Leveraging Predictive Analytics for Campaign Attribution

As people continue to engage on a variety of devices, platforms, and channels, as well as through online and offline destinations, knowing when, where, and how to reach your ideal customer has never been more difficult. With consumers seeing between 4k-10k ads a day, it’s increasingly challenging to understand the channels, programs, and media destinations that drove a customer to take interest in your brand.


It is also equally challenging to create attribution reports that highlights campaign performance, provides details on marketing channels, and captures all the marketing efforts from the marketing team. 

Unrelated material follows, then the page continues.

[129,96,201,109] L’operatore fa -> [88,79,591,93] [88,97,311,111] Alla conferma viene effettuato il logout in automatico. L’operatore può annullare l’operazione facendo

What is campaign attribution?

Campaign attribution is defined as the act of measuring and evaluating all the touchpoints that reached the customer throughout the customer journey. The goal is to determine which touchpoints, messages, channels, devices, ads, etc., had the greatest impact on customers’ decisions. That includes everything from the initial consideration phase to purchase and ongoing loyalty.

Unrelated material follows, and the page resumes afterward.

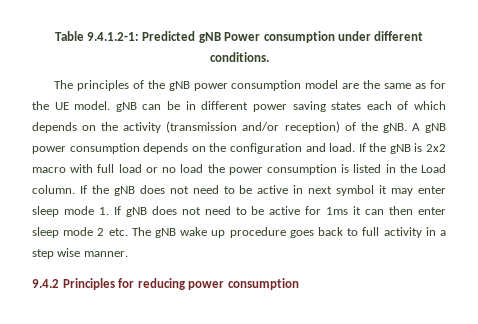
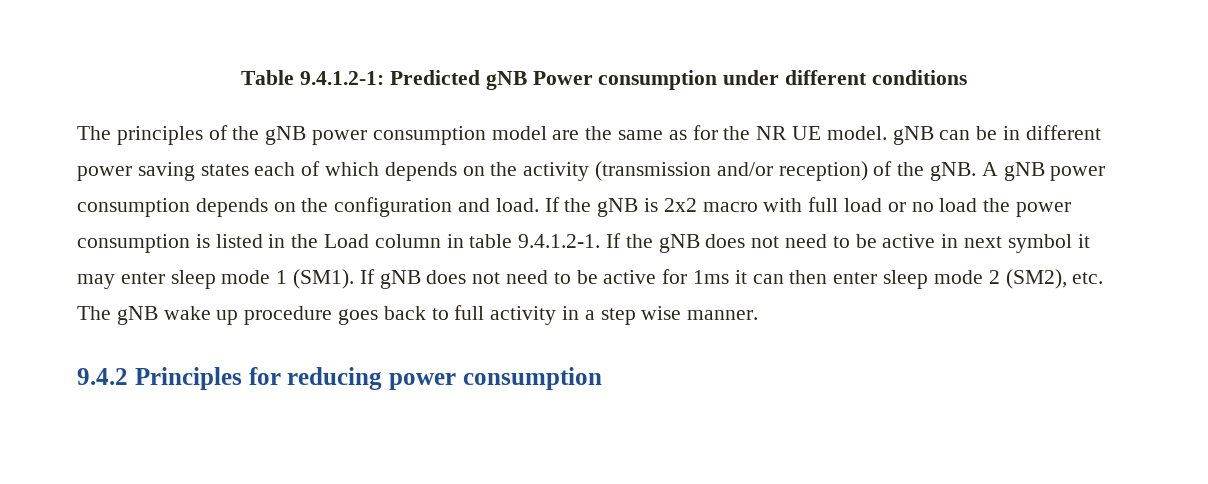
[209,52,269,62] conditions. -> [871,70,967,85] conditions
(49, 105) none -> [756,126,788,140] NR
[32,185,75,194] column. -> [374,234,601,248] column in table 9.4.1.2-1.
[98,207,109,215] 1. -> [276,269,355,289] 1 (SM1).
(105, 232) none -> [1005,269,1067,289] (SM2),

Why is campaign attribution important?

Over the past 5 years, leading analysts have said that adding four or more channels to an integrated campaign will increase results by 300%. As brands add more channels to reach their buyers, measurement becomes more and more complicated.

Furthermore, with the expansion of digital media and the convergence of spaces, ideas and shared experiences, brands today struggle to understand the right marketing mix. It’s hard to make all these channels work together to drive sales. A better understanding of the marketing mix, along with the customer journey, allows brands to better allocate resources, ad budgets and messages to align within spaces that best reach their target audience.

Seventy-one percent of B2C marketing execs say that demonstrating the value of marketing to business leaders will be very — or extremely — challenging during the upcoming year. Attribution will take center stage as CMOs present success stories to the C-suite, the board, and shareholders.

Types of Attribution

Marketers use a variety of approaches to attribution today. In many cases, these attribution types build upon themselves to provide a fuller picture of the purchasing journey and of how customers interact and engage with a brand.

  • First-Touch Attribution: Usually described as “first-click” or “first-interaction.” This type of attribution model assigns 100% of the credit for each conversion to the first interaction a prospect had with your brand.
  • Last-Touch Attribution: On the flip side, last-touch attribution assigns 100% of the credit for each conversion to the last interaction a prospect had with your brand.
  • Last Non-Direct Attribution: For many brands with short buying cycles or high repeat purchases, last non-direct attribution is a key attribution methodology employed to help determine conversion events. This attribution model assigns no weight or credit to direct website or bookmarked URL traffic. All attribution is assigned to the channel, ad, or experience leading up to the direct-traffic event.

 

These types of attribution models are very straightforward. They can work very well for smaller advertisers who leverage three or fewer media channels.

However, as a company grows, more advanced attribution models can do a better job of factoring in all the touchpoints a consumer or business buyer may have with your brand. This approach is called multi-touch attribution. There are five common multi-touch attribution models:

  1. Linear Attribution: Linear attribution gives equal weight and revenue credit to all touchpoints throughout the buyer journey.
  2. Time-Decay Attribution: The time decay method attributes more credit to the most recent marketing touchpoints over those earlier in the process. This method is most commonly used by B2B brands.
  3. U-Shaped Attribution (position-based attribution): U-shaped models typically attribute 40% percent to the first touchpoint and 40% to the last touchpoint prior to the business transaction. The remaining 20% is divided among any touches that happened in the middle of the journey.
  4. W-Shaped Attribution: This method is similar to U-shaped attribution, except W-shaped attribution attributes credit to the creation of a sales opportunity. All three major touchpoints (first touch, lead creation, opportunity creation) receive 30% of the credit, with all other touches receiving 10% credit.
  5. Full-Path Attribution: Full-path attribution builds on the W-shaped model to include the final close of a sale. This type of attribution is most helpful when dealing with complex and lengthy sales cycles.

How does predictive analytics support campaign attribution?

In theory, data-driven of attribution provides the most reliable measurement, as it takes a holistic view of the buyer journey and gives credit to each and every touch point along the way. This type of modeling also provides the most insight what media platforms, channels, devices, etc., you should incorporate into your marketing strategy to drive needed outcomes for your business.

Driven from the highly fragmented media space and the proliferation of devices the need for more advanced measurement solutions is needed to understand all the activity that lead up to a conversion event.  

To that degree it is becoming not only harder for marketers to engage with customers, but to reach new prospects.  With the help of machine learning, brands can test new platforms and be confident of driving outcomes earlier in the test with predictive analytics. 

With predictive analytics as part of your attribution strategy your marketing campaigns become more action oriented.  Predictive analytics allows marketers to optimize on a predictive value vs. looking at historical result.  So no matter what attribution framework your organization is working with, incorporating predictive analytics into the fold will make your results much better.